Go over the entries below line by line, copying each one that contains the word "fully".

→ **Given records**
[Start of Attachment]
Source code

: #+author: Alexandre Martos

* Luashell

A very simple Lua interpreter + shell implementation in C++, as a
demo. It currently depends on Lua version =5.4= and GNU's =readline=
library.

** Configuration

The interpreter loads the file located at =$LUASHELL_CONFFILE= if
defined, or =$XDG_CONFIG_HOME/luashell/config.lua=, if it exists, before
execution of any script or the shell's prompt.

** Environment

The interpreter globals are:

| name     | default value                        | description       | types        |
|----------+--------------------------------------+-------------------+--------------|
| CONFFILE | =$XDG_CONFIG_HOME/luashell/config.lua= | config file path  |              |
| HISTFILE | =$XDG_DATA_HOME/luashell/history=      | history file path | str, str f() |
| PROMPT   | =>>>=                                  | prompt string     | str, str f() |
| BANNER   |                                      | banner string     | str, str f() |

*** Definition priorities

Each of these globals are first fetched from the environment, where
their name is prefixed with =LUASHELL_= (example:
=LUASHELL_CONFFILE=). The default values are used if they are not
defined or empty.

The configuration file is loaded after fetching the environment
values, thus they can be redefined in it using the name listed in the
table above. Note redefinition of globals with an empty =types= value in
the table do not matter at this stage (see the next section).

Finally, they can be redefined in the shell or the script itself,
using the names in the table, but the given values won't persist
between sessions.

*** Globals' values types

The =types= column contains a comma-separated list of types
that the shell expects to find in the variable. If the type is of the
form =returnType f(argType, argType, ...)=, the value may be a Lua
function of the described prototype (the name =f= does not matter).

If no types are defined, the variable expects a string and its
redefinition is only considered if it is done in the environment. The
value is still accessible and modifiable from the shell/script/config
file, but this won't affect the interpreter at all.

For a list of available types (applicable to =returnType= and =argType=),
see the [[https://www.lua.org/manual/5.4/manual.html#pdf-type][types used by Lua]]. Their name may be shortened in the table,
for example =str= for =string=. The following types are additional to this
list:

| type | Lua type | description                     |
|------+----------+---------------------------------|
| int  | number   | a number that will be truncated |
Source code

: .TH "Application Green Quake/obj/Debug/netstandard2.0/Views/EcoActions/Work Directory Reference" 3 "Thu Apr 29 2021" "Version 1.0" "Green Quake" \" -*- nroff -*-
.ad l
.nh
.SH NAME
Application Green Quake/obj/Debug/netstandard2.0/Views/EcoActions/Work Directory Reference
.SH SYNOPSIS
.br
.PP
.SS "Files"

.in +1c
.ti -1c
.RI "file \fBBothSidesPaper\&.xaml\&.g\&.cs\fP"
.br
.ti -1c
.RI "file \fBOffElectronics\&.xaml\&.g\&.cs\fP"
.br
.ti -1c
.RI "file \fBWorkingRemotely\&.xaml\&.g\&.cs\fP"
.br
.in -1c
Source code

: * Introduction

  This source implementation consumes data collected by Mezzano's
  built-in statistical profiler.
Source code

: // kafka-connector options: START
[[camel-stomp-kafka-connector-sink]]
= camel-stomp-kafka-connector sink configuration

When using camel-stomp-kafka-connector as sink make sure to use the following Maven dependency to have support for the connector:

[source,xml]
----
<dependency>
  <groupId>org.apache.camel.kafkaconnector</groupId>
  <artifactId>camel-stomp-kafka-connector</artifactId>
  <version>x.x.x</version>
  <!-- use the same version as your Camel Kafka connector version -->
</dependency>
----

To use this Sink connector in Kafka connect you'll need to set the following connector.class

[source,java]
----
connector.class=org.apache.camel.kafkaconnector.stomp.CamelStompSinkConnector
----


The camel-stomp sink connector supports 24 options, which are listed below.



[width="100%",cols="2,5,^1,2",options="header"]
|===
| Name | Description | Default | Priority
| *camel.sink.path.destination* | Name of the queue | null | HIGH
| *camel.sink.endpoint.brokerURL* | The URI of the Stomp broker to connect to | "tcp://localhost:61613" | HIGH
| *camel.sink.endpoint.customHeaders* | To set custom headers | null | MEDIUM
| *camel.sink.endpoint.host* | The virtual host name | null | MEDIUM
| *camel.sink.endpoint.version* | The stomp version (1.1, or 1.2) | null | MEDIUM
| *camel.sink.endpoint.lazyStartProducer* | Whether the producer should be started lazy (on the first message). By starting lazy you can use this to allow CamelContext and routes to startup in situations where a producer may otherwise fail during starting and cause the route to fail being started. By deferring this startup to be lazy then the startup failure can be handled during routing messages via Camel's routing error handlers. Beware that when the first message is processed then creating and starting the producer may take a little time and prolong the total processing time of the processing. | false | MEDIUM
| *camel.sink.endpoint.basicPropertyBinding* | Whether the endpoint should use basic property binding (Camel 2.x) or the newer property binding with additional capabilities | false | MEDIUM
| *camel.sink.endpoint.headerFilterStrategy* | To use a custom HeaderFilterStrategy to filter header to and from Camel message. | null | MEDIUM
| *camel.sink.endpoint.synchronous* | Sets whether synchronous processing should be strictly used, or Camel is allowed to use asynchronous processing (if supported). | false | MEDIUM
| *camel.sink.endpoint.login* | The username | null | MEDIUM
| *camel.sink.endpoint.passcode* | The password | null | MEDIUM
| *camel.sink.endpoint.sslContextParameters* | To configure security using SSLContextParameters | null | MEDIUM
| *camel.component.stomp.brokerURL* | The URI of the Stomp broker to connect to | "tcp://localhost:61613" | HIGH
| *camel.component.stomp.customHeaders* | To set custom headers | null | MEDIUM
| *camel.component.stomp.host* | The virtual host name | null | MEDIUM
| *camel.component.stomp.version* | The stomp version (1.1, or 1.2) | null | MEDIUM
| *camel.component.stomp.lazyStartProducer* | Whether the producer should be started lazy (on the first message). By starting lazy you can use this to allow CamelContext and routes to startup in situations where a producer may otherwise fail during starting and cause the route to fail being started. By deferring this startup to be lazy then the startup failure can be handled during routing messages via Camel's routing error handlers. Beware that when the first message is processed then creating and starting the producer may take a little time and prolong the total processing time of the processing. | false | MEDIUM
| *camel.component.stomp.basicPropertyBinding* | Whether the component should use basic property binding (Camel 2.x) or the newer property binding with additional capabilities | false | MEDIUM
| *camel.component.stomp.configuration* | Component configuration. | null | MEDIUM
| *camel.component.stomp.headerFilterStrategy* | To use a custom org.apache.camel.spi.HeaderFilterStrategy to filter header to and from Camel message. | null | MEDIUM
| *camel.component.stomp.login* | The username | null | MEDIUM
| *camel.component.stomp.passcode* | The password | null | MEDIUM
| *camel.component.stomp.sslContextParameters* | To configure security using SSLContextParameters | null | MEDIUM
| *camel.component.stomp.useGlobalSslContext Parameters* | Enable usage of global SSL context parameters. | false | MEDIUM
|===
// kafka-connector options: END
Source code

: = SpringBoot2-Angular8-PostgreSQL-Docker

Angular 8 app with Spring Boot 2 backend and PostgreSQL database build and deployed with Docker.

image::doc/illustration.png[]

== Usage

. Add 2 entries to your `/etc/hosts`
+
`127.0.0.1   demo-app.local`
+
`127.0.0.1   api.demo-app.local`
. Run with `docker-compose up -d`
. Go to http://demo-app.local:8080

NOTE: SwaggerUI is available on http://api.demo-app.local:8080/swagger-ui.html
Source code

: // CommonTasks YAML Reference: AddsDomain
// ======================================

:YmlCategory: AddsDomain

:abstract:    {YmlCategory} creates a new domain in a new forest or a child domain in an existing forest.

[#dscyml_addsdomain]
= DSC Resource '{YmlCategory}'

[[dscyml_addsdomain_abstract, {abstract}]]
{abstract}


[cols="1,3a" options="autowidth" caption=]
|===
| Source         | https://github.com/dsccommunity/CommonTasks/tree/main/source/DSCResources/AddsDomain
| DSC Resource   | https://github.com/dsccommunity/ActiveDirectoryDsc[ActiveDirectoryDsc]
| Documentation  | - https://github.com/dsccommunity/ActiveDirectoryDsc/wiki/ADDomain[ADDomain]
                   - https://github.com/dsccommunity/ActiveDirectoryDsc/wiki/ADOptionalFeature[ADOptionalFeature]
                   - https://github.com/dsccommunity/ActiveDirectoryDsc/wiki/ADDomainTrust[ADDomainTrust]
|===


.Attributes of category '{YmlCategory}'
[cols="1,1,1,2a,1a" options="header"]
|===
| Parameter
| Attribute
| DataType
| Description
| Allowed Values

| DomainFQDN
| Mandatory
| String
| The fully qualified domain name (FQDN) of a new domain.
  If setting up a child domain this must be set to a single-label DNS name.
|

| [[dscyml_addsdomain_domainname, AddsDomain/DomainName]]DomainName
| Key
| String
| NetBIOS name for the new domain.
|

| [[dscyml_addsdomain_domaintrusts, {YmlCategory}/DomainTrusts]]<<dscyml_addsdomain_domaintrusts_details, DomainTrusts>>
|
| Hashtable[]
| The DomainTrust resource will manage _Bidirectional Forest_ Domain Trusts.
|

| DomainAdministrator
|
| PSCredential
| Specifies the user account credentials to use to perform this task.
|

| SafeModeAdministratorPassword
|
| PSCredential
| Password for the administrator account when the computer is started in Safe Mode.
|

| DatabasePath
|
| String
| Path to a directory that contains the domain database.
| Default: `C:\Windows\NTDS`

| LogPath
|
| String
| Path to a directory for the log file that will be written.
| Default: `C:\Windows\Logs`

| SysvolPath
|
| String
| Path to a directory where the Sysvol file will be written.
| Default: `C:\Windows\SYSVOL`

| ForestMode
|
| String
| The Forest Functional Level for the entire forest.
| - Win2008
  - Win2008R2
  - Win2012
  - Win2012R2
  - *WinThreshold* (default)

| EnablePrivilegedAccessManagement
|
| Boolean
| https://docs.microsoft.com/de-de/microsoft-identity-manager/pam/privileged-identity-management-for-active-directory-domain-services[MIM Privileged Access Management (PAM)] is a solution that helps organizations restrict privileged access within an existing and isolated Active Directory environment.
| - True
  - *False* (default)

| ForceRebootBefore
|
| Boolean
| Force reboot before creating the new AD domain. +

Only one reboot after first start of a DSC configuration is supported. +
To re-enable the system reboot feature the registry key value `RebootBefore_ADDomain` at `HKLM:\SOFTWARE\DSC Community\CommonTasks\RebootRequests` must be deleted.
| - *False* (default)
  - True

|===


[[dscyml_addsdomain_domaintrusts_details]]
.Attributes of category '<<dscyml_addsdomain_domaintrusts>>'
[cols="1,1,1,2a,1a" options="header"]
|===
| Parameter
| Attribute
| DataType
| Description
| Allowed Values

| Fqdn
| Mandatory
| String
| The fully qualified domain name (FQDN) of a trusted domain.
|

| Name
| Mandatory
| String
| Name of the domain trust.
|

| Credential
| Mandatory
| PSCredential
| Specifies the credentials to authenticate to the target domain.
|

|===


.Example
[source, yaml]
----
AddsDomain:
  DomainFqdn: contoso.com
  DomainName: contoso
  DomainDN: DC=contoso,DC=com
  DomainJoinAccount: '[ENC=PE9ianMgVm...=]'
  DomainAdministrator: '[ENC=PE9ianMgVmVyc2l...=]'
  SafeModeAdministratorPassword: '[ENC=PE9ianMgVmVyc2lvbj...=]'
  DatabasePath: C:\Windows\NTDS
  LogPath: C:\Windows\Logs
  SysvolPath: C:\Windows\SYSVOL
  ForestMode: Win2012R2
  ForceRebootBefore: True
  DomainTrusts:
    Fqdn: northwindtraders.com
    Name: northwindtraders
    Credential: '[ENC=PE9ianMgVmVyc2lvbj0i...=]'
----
[End of Attachment]
→ **Task result**
| The fully qualified domain name (FQDN) of a new domain.
| The fully qualified domain name (FQDN) of a trusted domain.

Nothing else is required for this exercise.